Israel’s Scriptures adopt the treaty form of blessings and curses (e.g., Deuteronomy 27–28) but radically revise its logic. The LORD cannot be manipulated. Words do not force his hand. He freely blesses and judges according to his covenant promises and sovereign mercy (Deuteronomy 7:7–9; Exodus 33:19).
2. Blessing and Curse in Deuteronomy: Covenant Life with God
Deuteronomy uses the blessing/curse pattern to define Israel’s life under the covenant. After laying out Israel’s obligations, Moses presents blessings for obedience and curses for disobedience (Deuteronomy 27–28). These are not random fortunes but covenant consequences:
Blessing: fertility, rain, protection, prosperity, victory, and peace (Deuteronomy 28:1–14)
Curse: famine, disease, defeat, exile, and shame (Deuteronomy 28:15–68)

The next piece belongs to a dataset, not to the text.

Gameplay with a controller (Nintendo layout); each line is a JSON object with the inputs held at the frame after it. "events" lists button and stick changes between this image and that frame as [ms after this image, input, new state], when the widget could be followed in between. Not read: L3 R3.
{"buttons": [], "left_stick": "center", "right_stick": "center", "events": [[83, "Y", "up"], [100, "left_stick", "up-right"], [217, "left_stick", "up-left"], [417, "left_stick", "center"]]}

Yet Deuteronomy’s primary concern is relationship. Israel is blessed because they belong to the LORD, chosen and loved by him (Deuteronomy 7:6–8). The law expresses his holy character and shows them how to live in fellowship with him (Deuteronomy 10:12–13). Blessing is first of all belonging to God; material benefits are secondary expressions of that relationship.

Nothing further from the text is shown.